5 of 82 comments (clear)

  1. Re:if anyone comes up with anything good by Ramses0 · · Score: 2, Informative

    Check out RoboDJ, made by just one of the really cool, really clueful people that hang out on Kuro5hin.org. RoboDJ replaces the default WinAmp randomness with a weighted random selector that promises to be better than the default.

    --Robert

  2. Cheap CCD webcam by eXtro · · Score: 3, Informative

    I can't find my polarizers, so I can't test this, but I think you could rig something up with a cheap CCD webcam. If you look at a poorly lit image from a CCD there's an awful lot of noise, and the image sort of rides on top of this noise. If you took your cheap CCD webcam and kept reducing the light to it till you got mostly noise it'd be simple to capture and generate random data from. I was thinking of a shoebox with the sensor inside, USB cable coming through a small light-tight hole. Make a hole in front of the lens and stick a pair of polarizers in front of that hole. Rotate the polarizers to get a light intensity such that you get lots of noise.

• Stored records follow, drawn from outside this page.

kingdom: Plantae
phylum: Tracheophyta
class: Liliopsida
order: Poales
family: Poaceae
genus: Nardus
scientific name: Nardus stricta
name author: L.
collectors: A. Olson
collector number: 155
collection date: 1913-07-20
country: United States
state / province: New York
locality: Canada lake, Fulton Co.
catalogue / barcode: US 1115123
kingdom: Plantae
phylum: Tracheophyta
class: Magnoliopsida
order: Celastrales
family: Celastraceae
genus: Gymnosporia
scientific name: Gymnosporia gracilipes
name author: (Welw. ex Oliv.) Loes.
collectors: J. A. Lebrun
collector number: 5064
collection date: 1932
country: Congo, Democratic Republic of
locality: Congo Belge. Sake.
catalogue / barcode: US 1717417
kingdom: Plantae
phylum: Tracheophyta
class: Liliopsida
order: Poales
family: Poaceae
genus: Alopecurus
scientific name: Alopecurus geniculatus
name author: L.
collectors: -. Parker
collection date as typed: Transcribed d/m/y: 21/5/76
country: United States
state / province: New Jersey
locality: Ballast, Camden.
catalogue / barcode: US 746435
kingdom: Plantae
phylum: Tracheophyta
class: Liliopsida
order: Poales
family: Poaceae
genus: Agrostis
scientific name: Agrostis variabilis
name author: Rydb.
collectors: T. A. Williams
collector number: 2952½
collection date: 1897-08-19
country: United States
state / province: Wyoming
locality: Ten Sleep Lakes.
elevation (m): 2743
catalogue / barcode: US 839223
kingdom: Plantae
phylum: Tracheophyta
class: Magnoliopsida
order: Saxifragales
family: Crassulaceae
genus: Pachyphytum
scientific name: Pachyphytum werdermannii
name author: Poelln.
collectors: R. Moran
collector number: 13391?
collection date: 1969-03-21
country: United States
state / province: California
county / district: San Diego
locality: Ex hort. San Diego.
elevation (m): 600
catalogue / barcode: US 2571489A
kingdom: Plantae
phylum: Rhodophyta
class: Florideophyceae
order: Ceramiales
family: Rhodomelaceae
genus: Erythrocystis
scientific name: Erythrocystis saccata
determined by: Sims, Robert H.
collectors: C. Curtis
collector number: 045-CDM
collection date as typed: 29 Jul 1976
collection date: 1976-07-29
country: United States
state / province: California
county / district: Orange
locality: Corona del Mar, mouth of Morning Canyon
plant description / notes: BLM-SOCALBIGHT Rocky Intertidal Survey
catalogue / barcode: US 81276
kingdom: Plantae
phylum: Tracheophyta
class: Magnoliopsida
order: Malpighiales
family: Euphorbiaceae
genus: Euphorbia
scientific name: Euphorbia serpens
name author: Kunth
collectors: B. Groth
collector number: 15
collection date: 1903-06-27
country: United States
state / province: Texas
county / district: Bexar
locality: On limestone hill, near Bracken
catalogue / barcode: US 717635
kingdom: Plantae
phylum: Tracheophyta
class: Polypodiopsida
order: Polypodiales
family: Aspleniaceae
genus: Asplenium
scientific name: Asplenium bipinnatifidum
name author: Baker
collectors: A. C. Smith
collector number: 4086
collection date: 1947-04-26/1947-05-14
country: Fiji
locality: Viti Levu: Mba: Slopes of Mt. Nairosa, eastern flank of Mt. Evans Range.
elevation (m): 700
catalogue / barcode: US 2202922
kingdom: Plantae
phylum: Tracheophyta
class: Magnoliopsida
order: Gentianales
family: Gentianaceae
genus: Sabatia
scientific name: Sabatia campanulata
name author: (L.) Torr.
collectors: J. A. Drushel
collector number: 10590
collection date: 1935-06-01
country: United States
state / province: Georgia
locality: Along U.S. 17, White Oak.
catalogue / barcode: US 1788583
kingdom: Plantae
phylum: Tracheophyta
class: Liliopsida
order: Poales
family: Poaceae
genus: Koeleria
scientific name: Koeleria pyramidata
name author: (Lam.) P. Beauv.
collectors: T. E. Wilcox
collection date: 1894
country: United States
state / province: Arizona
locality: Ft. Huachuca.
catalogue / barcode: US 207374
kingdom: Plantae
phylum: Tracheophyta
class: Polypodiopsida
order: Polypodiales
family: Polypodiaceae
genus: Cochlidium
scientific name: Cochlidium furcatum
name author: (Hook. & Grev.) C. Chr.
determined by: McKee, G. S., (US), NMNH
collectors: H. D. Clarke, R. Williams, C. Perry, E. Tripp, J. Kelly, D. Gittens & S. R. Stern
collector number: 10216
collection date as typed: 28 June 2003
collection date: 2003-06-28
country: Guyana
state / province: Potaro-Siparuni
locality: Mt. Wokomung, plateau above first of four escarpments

    If you snap a frame you'll get some random bits. Somebody could break the randomness by shining a really bright light through the polarizers, but as long as you can control access to the shoe box you'd be fine.

  3. Re:Smoke by skotte · · Score: 3, Informative

    ooh, yeah, i like that. very nice. well done.

    to be honest, any similar sort of image will do. the image just needs to change *enough*. so like a webcam of a busy elevator or traffic intersection will do. or a webcam pointed at a television. or a dog kennel/chicken coop/horse stable. or just a picture of the person seeking the number (the human visage changes by subtle amounts all the time).

    yeah, your version is a lot prettier. but i do think you'd need several chunks of incense, to make enough smoke.

  4. Not really a contraption but... by Gordonjcp · · Score: 3, Informative

    ... if you sample white noise from any source, you'll have a random value. Analogue synthesizers commonly use a reverse-biased diode of some sort to generate noise as it reaches the Zener region. You used to get special "noise diodes" - basically Zener diodes that were chosen because they were extremely noisy.

    A good, simple white noise source is a reverse-biased transistor. Get an NPN transistor, connect the base to negative and the emitter to positive through a large (220k or so) resistor. Look at the voltage on the emitter - noise! Use an amplifier of some kind to get a useful voltage - you're not too bothered about hi-fi here, although theoretically distortion could skew the results (hint - what would clipping do to high and low values? What would crossover distortion do?)

  5. Geiger counter! by ke4roh · · Score: 2, Informative
    What? This story's been up 3 days and no mention of a geiger counter? Better yet, rather than buying your own geiger counter to watch your own nuclear material decay, how about accessing some random numbers over the internet? HotBits (which has been mentioned) will let you do just that.

    Terry Ritter offers us "Random Number Machines: A Literature Survey" which discusses random numbers from noise and other sources. Well worth a look.

    Ritter expounds on Geiger counters:

    Nisley, E. 1990. BASIC Radioactive Randoms. Circuit Cellar Ink. April/May. 58-68.

    "While pseudo-random (pronounced "fake random") numbers may be OK for computer science types, Real Engineers get Real Random Numbers by timing nuclear disintegrations with a Geiger-Muller detector." "A few months ago I saw the RM-60 Micro Roentgen Radiation Monitor from Aware Electronics. It is a Geiger-Muller tube that connects to a PC's parallel or serial port, with the circuitry drawing power from a single interface pin."

    Now they also offer canned software - a random number generator based on radioactive decay.